1. The facts of the case briefly are that a scooter bearing registration No. CG-16 5870 was owned by Devchandra Ram, respondent No. 3. On 10.3.2003, the said scooter was being driven by Jaimangal Pratap Singh, respondent No. 4, who is said to be having learner's licence. While respondent No. 4 was driving the scooter on 10.3.2003 Chain Prakash along with his sister came in a cycle near the Cherhani Nala and the scooter hit the cycle and the injured Chain Prakash. Chain Prakash was admitted in the hospital. He finally succumbed to injuries and died on 14.3.2003. Respondent- claimant Nos. 1 and 2, i.e., Sadhu Sharan and Bilasi respectively who are parents of Chain Prakash then filed Claim Case No. 37 of 2003 under section 166 of the Motor Vehicles Act, 1988 and Third Additional Motor Accidents Claims Tribunal (F.T.C.), Surajpur, Sarguja by award dated 14.9.2004 awarded a compensation of Rs. 2,07,840 against the appellant insurance company. Aggrieved by the said award, the appellant insurance company has filed the instant appeal.
2. Mr. Prashant Jaiswal, Senior Advocate for the appellant insurance company submitted that case of appellant insurance company in the written statement filed before the Tribunal was that respondent No. 4 was driving the scooter at the time of accident with a learner's licence and hence there was breach of the insurance policy by respondent No. 3 and for this breach of insurance policy the appellant insurance company was not liable for compensation.

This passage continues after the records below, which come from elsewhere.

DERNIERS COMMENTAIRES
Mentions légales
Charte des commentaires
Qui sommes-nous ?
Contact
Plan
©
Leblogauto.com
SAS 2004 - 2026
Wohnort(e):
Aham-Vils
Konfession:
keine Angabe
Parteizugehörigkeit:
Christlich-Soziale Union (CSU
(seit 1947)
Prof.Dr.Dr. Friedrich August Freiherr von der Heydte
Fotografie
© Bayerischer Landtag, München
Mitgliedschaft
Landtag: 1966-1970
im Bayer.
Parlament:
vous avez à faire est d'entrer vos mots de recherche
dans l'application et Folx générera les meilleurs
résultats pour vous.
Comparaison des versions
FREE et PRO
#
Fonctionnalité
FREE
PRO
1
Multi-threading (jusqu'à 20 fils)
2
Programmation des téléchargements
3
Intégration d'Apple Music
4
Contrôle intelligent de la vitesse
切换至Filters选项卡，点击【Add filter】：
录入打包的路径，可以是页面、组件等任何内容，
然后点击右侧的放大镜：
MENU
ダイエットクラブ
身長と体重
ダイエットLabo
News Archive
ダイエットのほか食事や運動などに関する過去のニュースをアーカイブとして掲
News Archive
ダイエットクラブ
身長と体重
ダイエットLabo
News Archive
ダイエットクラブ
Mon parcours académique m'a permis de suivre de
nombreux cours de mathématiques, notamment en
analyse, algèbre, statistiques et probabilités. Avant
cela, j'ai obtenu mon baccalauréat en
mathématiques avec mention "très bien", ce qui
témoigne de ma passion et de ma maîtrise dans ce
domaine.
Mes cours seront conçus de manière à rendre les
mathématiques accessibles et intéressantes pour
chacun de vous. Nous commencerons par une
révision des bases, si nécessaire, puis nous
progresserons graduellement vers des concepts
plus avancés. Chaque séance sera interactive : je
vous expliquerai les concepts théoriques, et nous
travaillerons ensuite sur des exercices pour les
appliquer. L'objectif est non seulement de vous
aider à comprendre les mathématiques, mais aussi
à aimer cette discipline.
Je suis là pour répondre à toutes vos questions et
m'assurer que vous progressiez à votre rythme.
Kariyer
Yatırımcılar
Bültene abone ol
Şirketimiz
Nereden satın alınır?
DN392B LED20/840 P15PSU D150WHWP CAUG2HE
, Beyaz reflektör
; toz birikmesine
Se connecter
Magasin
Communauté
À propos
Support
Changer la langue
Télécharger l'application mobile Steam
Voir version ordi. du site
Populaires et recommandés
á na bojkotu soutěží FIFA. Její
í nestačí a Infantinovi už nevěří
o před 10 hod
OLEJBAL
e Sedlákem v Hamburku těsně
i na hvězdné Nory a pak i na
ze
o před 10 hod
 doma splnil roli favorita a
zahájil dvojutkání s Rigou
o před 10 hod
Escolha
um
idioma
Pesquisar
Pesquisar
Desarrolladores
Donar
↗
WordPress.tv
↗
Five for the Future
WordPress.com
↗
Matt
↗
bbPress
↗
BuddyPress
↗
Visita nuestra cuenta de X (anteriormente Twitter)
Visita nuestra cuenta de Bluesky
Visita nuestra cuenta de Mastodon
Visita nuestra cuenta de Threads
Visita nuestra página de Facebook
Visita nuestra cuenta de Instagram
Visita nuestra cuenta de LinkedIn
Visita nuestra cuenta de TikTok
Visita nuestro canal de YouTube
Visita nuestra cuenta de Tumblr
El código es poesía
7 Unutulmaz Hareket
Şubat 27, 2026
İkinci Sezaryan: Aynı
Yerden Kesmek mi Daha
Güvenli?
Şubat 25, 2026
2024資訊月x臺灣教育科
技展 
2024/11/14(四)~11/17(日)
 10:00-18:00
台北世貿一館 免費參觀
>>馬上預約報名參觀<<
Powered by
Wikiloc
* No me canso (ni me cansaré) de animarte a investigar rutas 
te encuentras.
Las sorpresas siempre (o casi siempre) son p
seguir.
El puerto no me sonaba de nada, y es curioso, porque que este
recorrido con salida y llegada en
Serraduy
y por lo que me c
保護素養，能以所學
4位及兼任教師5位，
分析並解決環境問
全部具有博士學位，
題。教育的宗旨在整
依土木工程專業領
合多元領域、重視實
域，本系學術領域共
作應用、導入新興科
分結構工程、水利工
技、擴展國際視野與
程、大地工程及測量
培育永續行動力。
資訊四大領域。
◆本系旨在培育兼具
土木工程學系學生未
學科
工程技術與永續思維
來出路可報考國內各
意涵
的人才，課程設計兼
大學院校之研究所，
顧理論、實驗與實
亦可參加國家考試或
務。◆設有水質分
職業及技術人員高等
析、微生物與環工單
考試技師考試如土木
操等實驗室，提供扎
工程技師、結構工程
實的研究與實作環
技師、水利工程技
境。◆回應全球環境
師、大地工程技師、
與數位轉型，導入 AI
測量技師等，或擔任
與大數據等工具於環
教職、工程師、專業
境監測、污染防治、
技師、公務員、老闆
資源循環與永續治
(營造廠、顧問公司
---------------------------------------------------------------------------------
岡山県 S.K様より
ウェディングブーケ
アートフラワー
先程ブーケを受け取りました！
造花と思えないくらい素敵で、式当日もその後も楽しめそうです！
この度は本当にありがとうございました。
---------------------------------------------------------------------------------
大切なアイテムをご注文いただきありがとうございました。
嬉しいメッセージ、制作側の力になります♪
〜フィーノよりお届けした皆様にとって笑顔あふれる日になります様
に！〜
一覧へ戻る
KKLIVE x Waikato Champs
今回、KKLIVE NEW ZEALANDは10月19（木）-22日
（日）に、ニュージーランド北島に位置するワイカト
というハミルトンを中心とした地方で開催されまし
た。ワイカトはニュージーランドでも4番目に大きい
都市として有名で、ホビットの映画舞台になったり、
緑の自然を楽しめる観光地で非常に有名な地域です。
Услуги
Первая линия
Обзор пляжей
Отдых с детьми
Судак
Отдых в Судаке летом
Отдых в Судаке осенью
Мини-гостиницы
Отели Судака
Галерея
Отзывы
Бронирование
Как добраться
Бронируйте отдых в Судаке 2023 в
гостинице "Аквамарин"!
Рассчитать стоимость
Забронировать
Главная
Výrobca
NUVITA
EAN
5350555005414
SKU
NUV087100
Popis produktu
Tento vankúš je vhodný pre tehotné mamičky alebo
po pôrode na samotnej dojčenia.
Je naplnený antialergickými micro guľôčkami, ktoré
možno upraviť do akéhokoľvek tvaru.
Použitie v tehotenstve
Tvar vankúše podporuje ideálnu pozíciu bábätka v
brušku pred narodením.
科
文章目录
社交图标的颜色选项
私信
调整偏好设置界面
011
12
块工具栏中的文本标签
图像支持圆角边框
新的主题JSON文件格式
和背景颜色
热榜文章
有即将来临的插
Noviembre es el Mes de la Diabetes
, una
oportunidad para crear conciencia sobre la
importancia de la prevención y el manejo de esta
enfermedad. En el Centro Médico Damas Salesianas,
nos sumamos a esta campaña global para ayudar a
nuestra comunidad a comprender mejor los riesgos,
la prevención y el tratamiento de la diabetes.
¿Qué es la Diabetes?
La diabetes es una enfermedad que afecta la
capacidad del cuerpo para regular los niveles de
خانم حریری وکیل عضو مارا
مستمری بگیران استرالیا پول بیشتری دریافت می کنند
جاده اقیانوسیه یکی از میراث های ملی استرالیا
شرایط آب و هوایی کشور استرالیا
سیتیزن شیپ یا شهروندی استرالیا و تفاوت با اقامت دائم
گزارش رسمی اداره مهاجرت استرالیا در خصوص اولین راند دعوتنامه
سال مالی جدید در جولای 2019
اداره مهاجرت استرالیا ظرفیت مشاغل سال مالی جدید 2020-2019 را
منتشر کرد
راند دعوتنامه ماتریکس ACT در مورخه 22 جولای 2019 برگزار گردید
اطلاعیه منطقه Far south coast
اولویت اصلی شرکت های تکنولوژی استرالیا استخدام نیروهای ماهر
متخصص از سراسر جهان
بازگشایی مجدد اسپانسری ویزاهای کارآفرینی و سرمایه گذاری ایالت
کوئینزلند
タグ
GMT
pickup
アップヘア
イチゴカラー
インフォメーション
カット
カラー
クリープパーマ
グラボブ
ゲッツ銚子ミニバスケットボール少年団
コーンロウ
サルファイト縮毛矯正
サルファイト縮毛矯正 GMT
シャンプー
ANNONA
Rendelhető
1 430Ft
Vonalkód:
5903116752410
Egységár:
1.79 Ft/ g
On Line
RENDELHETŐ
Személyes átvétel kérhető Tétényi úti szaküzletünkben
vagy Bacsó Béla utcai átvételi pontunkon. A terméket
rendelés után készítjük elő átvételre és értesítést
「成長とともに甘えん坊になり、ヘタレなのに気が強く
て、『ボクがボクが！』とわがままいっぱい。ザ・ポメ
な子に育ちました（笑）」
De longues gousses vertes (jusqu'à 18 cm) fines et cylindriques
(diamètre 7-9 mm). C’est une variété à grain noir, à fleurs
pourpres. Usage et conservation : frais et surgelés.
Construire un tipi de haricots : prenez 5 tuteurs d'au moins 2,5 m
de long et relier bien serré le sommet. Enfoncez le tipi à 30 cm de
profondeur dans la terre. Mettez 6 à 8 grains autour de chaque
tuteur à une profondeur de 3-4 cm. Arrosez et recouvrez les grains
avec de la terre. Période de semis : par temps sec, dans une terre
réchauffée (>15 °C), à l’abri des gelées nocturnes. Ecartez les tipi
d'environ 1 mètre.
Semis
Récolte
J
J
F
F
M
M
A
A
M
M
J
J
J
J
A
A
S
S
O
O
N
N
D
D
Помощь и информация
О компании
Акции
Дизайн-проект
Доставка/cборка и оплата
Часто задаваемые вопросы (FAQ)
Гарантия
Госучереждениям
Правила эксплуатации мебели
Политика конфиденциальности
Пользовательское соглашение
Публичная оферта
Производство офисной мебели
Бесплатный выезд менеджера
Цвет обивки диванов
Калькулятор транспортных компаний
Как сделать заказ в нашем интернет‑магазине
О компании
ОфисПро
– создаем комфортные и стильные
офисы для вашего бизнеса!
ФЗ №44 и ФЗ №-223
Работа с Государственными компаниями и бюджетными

3. Mr. J.A. Lohani, the learned Counsel appearing for respondent Nos. 3 and 4, on the other hand, submitted that in the case of National Insurance Co. Ltd. v. Swaran Singh 2004 ACJ 1 (SC), the Supreme Court has already held that if the vehicle at the time of accident was driven by a person having learner's licence, the insurance company would be liable to satisfy the degree. He submitted that in view of the decision of the Supreme Court in National Insurance Co. Ltd. (supra), this appeal has no merit and should not be entertained at all.
4. Confronted with the said decision of the Supreme Court in National Insurance Co. Ltd., 2004 ACJ 1 (SC), Mr. Jaiswal submits that in the said decision the Apex Court has made it clear that the insurance company can raise a defence of breach of policy by the owner of the vehicle and in case insurance company is able to prove before Motor Accidents Claims Tribunal that there has been a breach of insurance policy then the insurance company would be entitled to reimbursement of the amount paid by it in satisfaction of the decree for compensation from the owner of vehicle.
5. But we find from the pleadings of the insurance company before the Tribunal that only defence taken by the insurance company with regard to breach of the policy was that respondent No. 4 was driving the scooter with a learner's licence and this was a breach of insurance policy by respondent No. 3. Besides this breach of policy, Mr. Jaiswal fairly submits that there was no other breach of policy pleaded in the written statement of the appellants filed before the Tribunal. In paras 86, 87 and 102 (viii) of the judgment of the Supreme Court in Swaran Singh's case (supra), the Supreme Court has clearly held that if a vehicle at the time of accident was driven by a person having a learner's licence, the insurance company would be liable to satisfy the decree.
For the aforesaid reasons we find no merit in this appeal and accordingly, the same is dismissed.